The proposed rules are a dramatic improvement over the current guidance. They will make it easier to qualify for and apply hedge accounting, and they’ll also simplify the required processing procedures.
Don’t expect these changes to be effective anytime real soon, but it looks like they’re on their way. At this point, a formal process is required before any changes in the current guidance will apply. The FASB staff needs to prepare an Accounting Standards Update to amend Topic 815, with a proposed transition plan; the public will have an opportunity to comment; and then the FASB will ultimately accept, reject, or modify the guidance. My own experience suggests that the proposed changes will be warmly received by those who attend to these kinds of issues, and it seems likely that virtually all of the substantive adjustments thus far suggested will be adopted.
What’s Not in the Proposal?
Besides covering what the proposed changes would do, it may be useful to explore what they’ve failed to do. In fact, the only substantive reservation I have with respect to the proposed adjustments is the FASB still seems committed to relying on the concept of “offsets” in considering hedge effectiveness.

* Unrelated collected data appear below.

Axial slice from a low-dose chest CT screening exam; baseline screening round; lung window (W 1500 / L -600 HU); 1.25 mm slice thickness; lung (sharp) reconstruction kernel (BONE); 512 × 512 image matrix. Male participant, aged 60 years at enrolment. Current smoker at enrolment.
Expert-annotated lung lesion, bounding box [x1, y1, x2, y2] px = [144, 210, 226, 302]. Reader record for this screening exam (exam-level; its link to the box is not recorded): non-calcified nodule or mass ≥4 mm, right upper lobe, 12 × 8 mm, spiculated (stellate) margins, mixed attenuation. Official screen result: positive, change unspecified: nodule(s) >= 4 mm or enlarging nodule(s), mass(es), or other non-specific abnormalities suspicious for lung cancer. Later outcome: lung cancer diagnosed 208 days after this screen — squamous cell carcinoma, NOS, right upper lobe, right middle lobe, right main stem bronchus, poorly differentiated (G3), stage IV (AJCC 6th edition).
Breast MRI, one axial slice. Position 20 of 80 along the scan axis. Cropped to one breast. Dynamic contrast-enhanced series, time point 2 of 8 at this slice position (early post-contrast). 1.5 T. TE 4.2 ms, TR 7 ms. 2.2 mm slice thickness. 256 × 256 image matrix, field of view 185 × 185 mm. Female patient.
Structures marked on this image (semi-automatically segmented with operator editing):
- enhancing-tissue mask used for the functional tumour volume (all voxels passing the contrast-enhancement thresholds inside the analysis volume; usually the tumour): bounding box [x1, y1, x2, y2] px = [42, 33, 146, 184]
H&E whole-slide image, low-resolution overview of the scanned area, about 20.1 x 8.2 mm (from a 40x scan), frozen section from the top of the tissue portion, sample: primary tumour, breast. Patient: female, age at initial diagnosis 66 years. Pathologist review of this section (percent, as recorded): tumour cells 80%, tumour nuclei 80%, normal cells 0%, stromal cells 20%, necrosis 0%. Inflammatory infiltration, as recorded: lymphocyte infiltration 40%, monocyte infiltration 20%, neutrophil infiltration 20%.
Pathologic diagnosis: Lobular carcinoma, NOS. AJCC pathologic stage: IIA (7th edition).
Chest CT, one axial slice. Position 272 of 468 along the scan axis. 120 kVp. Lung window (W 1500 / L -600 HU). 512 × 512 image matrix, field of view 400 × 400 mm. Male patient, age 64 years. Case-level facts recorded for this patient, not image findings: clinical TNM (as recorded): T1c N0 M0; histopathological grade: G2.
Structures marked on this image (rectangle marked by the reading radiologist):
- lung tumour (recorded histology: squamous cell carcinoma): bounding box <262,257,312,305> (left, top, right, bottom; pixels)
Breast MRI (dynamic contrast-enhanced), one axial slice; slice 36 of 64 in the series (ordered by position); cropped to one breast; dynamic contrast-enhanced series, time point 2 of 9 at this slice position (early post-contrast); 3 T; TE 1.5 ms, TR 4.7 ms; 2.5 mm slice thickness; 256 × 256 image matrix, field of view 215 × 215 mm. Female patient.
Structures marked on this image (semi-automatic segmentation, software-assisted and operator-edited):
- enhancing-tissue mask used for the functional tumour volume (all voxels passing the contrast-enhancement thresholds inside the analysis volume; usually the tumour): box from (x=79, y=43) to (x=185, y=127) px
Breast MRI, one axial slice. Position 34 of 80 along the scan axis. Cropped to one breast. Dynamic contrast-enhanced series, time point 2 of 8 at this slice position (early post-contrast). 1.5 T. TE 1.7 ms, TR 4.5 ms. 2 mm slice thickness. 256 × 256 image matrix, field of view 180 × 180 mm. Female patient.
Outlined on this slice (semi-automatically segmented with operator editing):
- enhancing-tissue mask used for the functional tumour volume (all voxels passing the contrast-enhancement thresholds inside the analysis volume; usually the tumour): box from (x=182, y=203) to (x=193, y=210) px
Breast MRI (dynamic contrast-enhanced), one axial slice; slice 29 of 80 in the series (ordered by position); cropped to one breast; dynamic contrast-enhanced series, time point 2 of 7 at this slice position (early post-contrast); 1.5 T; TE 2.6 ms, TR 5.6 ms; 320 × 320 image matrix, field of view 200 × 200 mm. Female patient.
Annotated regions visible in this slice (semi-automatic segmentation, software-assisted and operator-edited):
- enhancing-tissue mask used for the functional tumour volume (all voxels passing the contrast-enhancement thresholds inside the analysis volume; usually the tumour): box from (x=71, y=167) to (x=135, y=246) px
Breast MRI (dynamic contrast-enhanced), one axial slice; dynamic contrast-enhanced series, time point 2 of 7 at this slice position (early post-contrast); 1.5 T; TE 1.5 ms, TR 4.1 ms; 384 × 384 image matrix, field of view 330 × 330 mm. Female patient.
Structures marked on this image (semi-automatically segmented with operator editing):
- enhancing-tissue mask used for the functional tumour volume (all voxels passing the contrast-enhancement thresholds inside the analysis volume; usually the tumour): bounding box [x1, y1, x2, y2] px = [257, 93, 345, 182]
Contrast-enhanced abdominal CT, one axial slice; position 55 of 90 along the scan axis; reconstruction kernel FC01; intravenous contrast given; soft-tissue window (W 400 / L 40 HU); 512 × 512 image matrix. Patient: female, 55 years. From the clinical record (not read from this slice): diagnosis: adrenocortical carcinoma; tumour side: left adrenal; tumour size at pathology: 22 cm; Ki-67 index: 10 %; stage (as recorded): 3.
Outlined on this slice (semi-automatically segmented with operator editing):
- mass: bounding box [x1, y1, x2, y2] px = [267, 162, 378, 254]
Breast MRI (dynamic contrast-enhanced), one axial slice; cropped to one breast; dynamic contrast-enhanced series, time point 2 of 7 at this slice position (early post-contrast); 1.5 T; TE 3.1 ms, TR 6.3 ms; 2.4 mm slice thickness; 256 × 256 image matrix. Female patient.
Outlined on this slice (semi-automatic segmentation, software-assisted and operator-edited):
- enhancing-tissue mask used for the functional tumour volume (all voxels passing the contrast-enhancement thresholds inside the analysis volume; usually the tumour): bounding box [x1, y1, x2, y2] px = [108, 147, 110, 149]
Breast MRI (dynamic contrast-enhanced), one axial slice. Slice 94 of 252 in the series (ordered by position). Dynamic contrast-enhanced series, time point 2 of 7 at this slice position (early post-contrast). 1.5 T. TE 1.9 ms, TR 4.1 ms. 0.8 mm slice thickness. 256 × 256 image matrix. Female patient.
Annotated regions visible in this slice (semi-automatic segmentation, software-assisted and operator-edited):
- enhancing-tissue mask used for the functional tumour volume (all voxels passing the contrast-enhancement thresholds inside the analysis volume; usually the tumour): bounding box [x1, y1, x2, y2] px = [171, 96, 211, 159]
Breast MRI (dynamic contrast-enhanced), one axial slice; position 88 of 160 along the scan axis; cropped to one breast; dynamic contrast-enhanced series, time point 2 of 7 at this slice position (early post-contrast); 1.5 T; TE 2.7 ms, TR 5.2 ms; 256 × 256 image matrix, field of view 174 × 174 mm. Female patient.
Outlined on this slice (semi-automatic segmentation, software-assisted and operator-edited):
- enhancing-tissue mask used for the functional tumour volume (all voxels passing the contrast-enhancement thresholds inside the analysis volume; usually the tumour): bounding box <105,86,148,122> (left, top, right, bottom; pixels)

Both practitioners and academics have long believed this concept to be seriously flawed. In the vast majority of situations, high correlation between the price levels associated with the exposure and those underlying the derivative should serve a sufficient basis for expecting hedges to perform well over the long run or over repetitive applications. This statement, however, is not the same as asserting that such situations will reliably result in dollar offset calculations that fall between the traditional 80 percent to 125 percent bounds. In fact, numerous studies have demonstrated that even with data samples with very highly correlated price levels, the 80 percent to 125 percent boundary conditions are often violated with a seemingly high frequency (often approaching 50 percent of the periods in the sample).
Dollar offset ratios often blow up in periods of low volatility when nothing much is happening. With highly correlated price level, you can reasonably assume that dollar offsets to fall within the prescribed 80 percent to 125 percent range with sustained price moves, but all bets are off if you artificially constrain time periods to too limited horizons or periods in which price changes revert to zero. This current offset orientation ends up denying hedge accounting for too many entities that are pursuing reason- able and responsible hedging strategies.